There is no known cure for angiosarcoma. The best option that modern medical science can offer is to pump the patient with toxic chemicals intravenously and hope that the cancer dies before its host. For pain, patients are offered harsh, addiction-forming pharmaceutical painkillers.

Some patients turn to cannabis to naturally help with pain management and increasing appetite. But the government contends that anyone who possesses the plant without permission is a criminal.

Cracking a ‘Conspiracy’

Benton Mackenzie had been allegedly growing several dozen such plants; enough to provide himself with daily treatments of cannabis oil.

When Detective Joe Caffery from the Scott County Sheriff’s Department sniffed out the marijuana garden in 2013, Mackenzie and his wife, Loretta, were charged with manufacturing marijuana, conspiracy, violation of the drug tax stamp act and possession of drug paraphernalia.

### Work item
Copy out the whole text above about angiosarcoma and cannabis, word for word.

### Record extracts
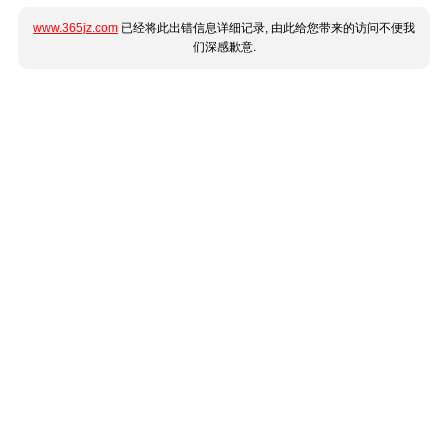
www.365jz.com
已经将此出错信息详细记录, 由此给您带来的访问不便我
们深感歉意.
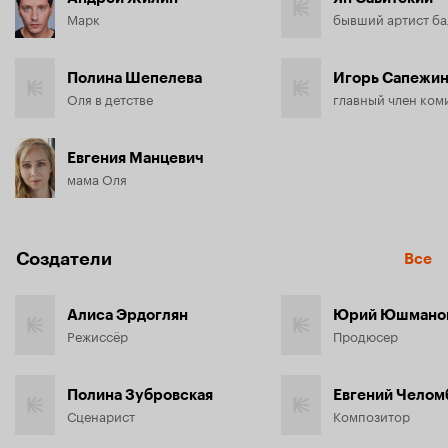
Марк
бывший артист ба
Полина Шепелева
Игорь Сапежи
Оля в детстве
главный член ком
Евгения Манцевич
мама Оля
Создатели
Все
Алиса Эрдоглян
Юрий Юшмано
Режиссёр
Продюсер
Полина Зубровская
Евгений Челом
Сценарист
Композитор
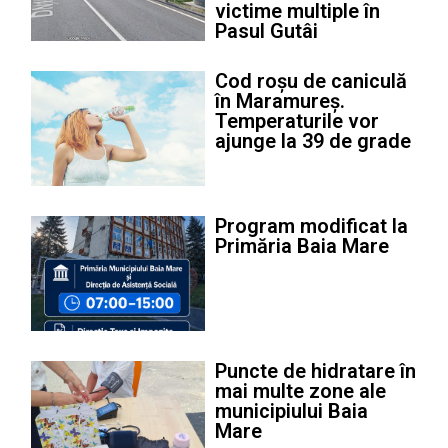
victime multiple în
Pasul Gutâi
Cod roșu de caniculă
în Maramureș.
Temperaturile vor
ajunge la 39 de grade
Program modificat la
Primăria Baia Mare
Puncte de hidratare în
mai multe zone ale
municipiului Baia
Mare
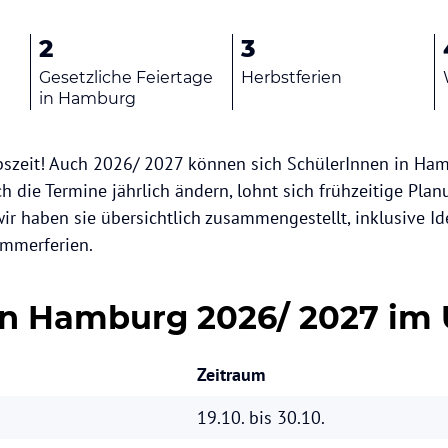
2
3
Gesetzliche Feiertage
Herbstferien
in Hamburg
ubszeit! Auch 2026/ 2027 können sich SchülerInnen in Ham
ch die Termine jährlich ändern, lohnt sich frühzeitige Pla
wir haben sie übersichtlich zusammengestellt, inklusive Id
ommerferien.
en Hamburg 2026/ 2027 im 
Zeitraum
19.10. bis 30.10.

### Exercise response
There is no known cure for angiosarcoma. The best option that modern medical science can offer is to pump the patient with toxic chemicals intravenously and hope that the cancer dies before its host. For pain, patients are offered harsh, addiction-forming pharmaceutical painkillers.

Some patients turn to cannabis to naturally help with pain management and increasing appetite. But the government contends that anyone who possesses the plant without permission is a criminal.

Cracking a ‘Conspiracy’

Benton Mackenzie had been allegedly growing several dozen such plants; enough to provide himself with daily treatments of cannabis oil.

When Detective Joe Caffery from the Scott County Sheriff’s Department sniffed out the marijuana garden in 2013, Mackenzie and his wife, Loretta, were charged with manufacturing marijuana, conspiracy, violation of the drug tax stamp act and possession of drug paraphernalia.